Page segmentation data

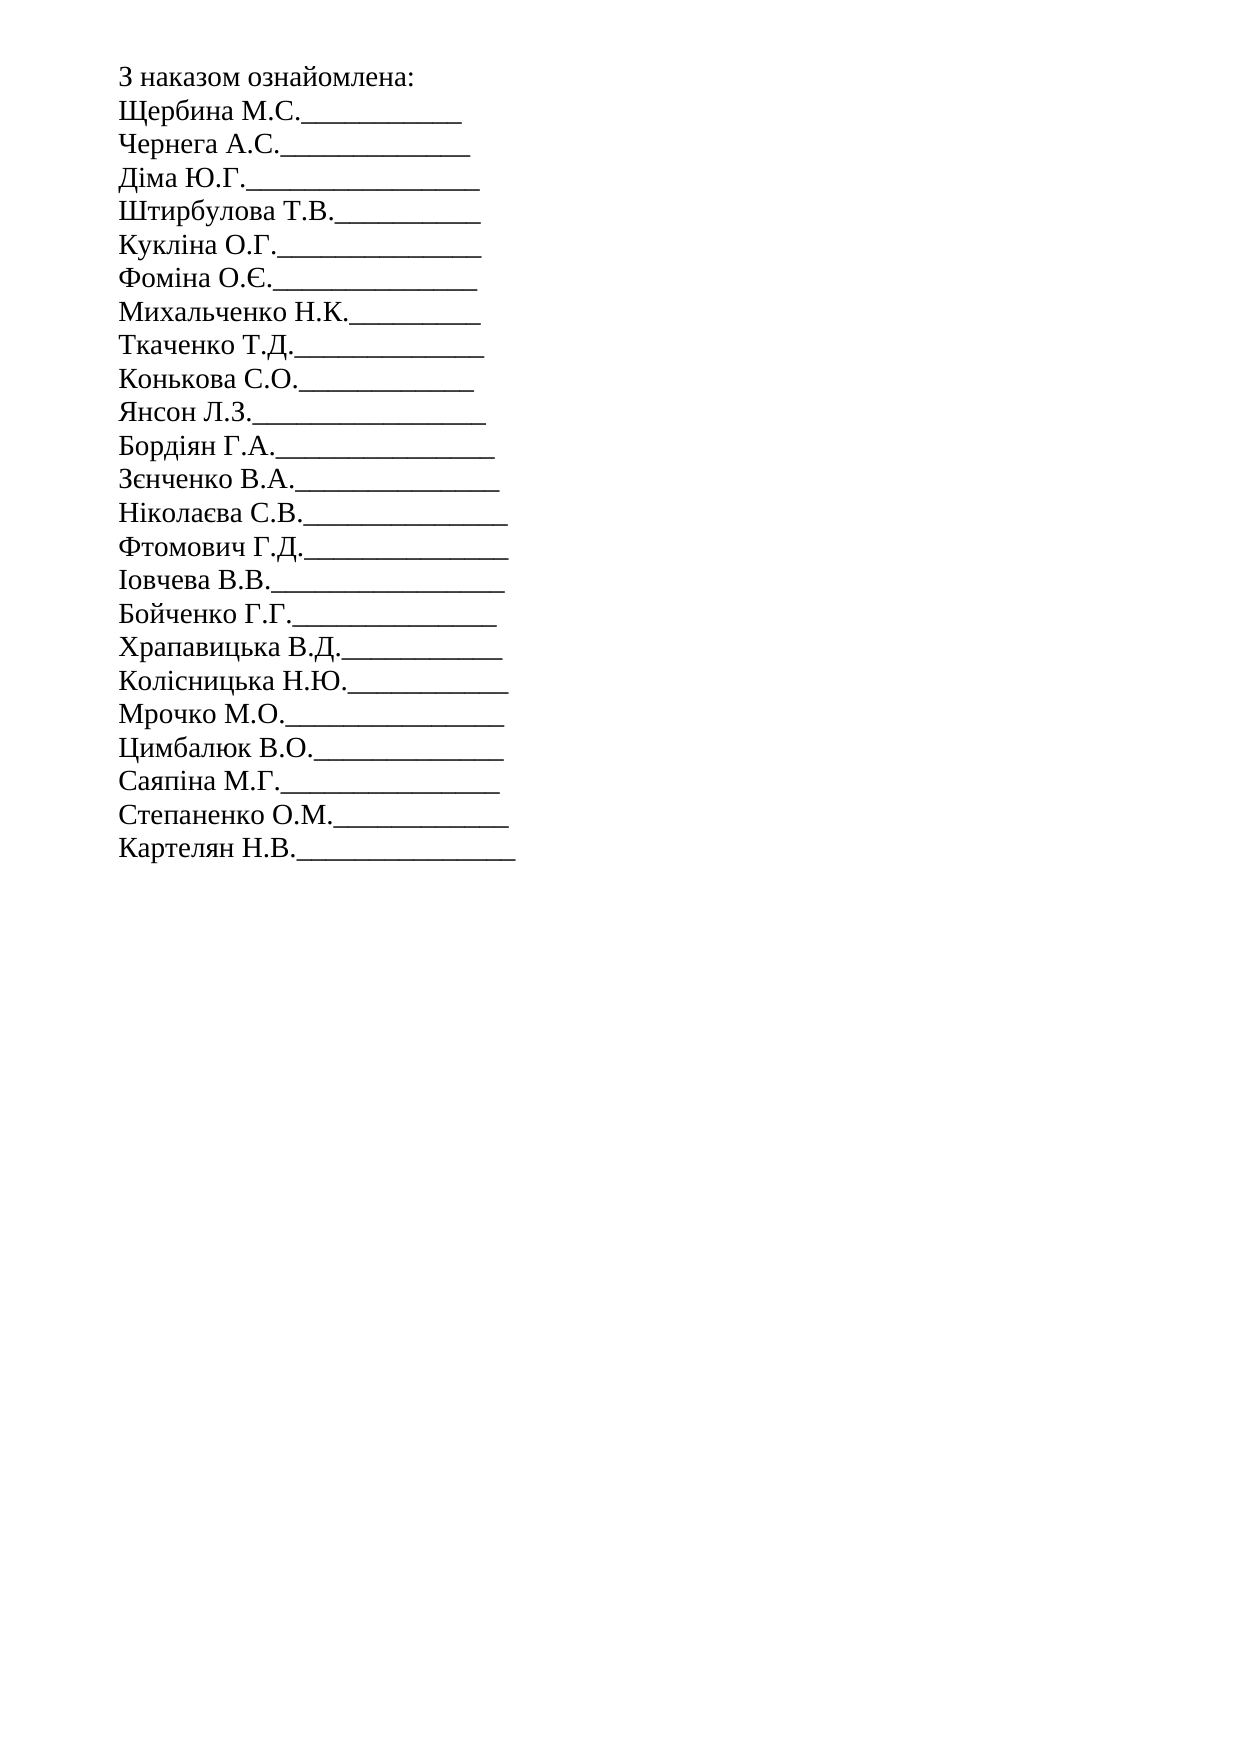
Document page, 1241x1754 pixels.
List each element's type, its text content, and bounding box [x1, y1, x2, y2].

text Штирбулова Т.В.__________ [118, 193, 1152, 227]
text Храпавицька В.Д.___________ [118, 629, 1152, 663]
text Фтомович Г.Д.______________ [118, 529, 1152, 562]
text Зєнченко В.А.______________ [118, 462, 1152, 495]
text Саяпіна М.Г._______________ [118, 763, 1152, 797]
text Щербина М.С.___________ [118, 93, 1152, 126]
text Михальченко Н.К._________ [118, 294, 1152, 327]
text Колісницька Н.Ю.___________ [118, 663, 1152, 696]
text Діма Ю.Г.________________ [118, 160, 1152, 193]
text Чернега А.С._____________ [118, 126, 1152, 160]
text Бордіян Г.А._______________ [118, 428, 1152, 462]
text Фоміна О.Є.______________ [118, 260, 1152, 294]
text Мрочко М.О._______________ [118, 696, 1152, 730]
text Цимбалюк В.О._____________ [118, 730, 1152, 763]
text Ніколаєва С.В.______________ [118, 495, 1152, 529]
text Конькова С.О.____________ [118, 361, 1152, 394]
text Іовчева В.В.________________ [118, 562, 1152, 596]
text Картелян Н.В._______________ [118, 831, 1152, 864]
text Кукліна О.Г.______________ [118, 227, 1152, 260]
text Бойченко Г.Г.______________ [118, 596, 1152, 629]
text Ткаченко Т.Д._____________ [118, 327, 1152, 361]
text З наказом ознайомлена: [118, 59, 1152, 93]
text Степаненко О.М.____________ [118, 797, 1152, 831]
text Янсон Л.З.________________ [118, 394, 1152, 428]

Directions: Write out only those lines of the entries that lie between the line containing "List each element's" and the last line, inclusive, reproducing them exactly.

Response to the exercise:
List each element's type, its text content, and bounding box [x1, y1, x2, y2].

text Штирбулова Т.В.__________ [118, 193, 1152, 227]
text Храпавицька В.Д.___________ [118, 629, 1152, 663]
text Фтомович Г.Д.______________ [118, 529, 1152, 562]
text Зєнченко В.А.______________ [118, 462, 1152, 495]
text Саяпіна М.Г._______________ [118, 763, 1152, 797]
text Щербина М.С.___________ [118, 93, 1152, 126]
text Михальченко Н.К._________ [118, 294, 1152, 327]
text Колісницька Н.Ю.___________ [118, 663, 1152, 696]
text Діма Ю.Г.________________ [118, 160, 1152, 193]
text Чернега А.С._____________ [118, 126, 1152, 160]
text Бордіян Г.А._______________ [118, 428, 1152, 462]
text Фоміна О.Є.______________ [118, 260, 1152, 294]
text Мрочко М.О._______________ [118, 696, 1152, 730]
text Цимбалюк В.О._____________ [118, 730, 1152, 763]
text Ніколаєва С.В.______________ [118, 495, 1152, 529]
text Конькова С.О.____________ [118, 361, 1152, 394]
text Іовчева В.В.________________ [118, 562, 1152, 596]
text Картелян Н.В._______________ [118, 831, 1152, 864]
text Кукліна О.Г.______________ [118, 227, 1152, 260]
text Бойченко Г.Г.______________ [118, 596, 1152, 629]
text Ткаченко Т.Д._____________ [118, 327, 1152, 361]
text З наказом ознайомлена: [118, 59, 1152, 93]
text Степаненко О.М.____________ [118, 797, 1152, 831]
text Янсон Л.З.________________ [118, 394, 1152, 428]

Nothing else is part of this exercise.